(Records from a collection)
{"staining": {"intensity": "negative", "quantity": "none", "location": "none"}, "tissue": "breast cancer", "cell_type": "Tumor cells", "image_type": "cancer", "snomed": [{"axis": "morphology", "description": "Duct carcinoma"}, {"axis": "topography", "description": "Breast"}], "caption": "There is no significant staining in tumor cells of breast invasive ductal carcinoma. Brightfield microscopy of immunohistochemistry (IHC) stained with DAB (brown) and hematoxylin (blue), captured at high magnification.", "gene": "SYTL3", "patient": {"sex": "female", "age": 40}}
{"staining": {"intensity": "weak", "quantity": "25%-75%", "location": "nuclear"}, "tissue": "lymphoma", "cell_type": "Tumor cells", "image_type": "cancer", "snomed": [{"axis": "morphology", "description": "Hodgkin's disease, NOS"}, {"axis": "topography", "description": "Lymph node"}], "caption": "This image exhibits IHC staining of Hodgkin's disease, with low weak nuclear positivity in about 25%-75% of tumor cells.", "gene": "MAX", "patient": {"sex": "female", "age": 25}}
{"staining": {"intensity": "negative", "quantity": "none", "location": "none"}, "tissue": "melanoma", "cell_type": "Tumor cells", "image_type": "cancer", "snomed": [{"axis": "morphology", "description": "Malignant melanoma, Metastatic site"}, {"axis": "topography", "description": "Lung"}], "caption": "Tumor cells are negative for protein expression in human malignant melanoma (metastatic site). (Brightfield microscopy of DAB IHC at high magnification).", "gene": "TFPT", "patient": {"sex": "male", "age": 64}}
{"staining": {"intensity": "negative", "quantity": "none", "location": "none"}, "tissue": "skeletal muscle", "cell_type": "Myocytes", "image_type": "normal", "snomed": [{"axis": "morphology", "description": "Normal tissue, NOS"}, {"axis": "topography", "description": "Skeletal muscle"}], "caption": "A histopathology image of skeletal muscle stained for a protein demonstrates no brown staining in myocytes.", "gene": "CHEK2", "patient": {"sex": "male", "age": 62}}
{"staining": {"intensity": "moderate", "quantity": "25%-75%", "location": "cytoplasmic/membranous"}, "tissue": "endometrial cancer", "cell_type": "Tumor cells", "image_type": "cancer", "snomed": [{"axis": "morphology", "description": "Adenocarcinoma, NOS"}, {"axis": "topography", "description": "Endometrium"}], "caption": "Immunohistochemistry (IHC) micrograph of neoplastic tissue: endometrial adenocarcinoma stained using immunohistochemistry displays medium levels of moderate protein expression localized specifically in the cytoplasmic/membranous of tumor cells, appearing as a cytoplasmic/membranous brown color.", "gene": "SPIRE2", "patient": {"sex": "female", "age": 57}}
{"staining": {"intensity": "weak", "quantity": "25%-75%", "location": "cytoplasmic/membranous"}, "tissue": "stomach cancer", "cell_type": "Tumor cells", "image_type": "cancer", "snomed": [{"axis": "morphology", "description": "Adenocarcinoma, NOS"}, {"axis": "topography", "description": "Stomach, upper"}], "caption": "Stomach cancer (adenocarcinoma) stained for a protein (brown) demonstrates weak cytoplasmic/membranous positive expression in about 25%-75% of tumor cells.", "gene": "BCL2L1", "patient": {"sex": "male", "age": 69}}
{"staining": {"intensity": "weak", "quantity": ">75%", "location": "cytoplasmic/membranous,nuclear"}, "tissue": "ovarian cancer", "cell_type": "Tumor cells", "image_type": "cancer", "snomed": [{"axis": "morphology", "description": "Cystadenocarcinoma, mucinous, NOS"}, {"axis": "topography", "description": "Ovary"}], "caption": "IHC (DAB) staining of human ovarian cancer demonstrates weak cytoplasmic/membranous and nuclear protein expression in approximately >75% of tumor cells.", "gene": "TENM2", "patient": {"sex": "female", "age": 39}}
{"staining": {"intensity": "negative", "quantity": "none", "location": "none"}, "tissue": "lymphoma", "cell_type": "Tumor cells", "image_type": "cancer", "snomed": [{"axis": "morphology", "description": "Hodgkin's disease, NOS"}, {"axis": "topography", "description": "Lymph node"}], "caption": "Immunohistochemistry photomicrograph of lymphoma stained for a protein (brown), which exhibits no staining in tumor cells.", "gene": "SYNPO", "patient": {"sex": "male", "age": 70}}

__Task details__
Read the data above and pull out each line that holds the string "disease".

__Response to this task__
{"staining": {"intensity": "weak", "quantity": "25%-75%", "location": "nuclear"}, "tissue": "lymphoma", "cell_type": "Tumor cells", "image_type": "cancer", "snomed": [{"axis": "morphology", "description": "Hodgkin's disease, NOS"}, {"axis": "topography", "description": "Lymph node"}], "caption": "This image exhibits IHC staining of Hodgkin's disease, with low weak nuclear positivity in about 25%-75% of tumor cells.", "gene": "MAX", "patient": {"sex": "female", "age": 25}}
{"staining": {"intensity": "negative", "quantity": "none", "location": "none"}, "tissue": "lymphoma", "cell_type": "Tumor cells", "image_type": "cancer", "snomed": [{"axis": "morphology", "description": "Hodgkin's disease, NOS"}, {"axis": "topography", "description": "Lymph node"}], "caption": "Immunohistochemistry photomicrograph of lymphoma stained for a protein (brown), which exhibits no staining in tumor cells.", "gene": "SYNPO", "patient": {"sex": "male", "age": 70}}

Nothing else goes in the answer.